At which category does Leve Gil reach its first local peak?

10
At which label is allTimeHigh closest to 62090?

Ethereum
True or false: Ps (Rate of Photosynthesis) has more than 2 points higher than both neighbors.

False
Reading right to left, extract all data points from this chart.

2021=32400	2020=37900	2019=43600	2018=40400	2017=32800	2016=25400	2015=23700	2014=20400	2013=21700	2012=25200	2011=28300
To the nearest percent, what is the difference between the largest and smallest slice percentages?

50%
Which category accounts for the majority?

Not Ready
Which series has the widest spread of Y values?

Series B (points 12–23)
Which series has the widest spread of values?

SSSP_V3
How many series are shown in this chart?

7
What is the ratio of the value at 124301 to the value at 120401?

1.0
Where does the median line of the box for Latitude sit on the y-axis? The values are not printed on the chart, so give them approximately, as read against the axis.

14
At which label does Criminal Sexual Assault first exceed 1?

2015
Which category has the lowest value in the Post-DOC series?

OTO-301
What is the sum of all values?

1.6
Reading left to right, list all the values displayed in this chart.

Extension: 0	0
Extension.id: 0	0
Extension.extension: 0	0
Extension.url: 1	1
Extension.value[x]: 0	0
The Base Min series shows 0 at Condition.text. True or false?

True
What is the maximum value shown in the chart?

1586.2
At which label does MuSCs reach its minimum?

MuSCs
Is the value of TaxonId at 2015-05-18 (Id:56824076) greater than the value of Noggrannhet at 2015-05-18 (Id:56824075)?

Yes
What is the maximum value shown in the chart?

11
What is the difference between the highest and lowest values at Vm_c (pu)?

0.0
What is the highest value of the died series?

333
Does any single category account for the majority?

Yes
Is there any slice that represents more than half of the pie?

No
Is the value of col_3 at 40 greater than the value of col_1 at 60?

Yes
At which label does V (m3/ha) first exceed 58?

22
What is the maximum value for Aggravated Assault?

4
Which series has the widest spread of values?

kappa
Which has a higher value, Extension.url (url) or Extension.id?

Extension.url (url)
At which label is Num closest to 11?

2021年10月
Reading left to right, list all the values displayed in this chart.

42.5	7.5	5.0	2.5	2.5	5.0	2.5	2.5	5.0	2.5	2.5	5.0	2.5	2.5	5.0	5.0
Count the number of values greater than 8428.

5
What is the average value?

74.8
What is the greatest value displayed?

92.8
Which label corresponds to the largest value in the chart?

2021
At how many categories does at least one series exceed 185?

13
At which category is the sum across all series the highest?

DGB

━━━━━━━━━━━━━━━━━━━━

_What to work on_.
Which lines in the entries above contain the word "largest", matching case exactly? Find them and copy each one out in full.

_Answer section_.
To the nearest percent, what is the difference between the largest and smallest slice percentages?
Which label corresponds to the largest value in the chart?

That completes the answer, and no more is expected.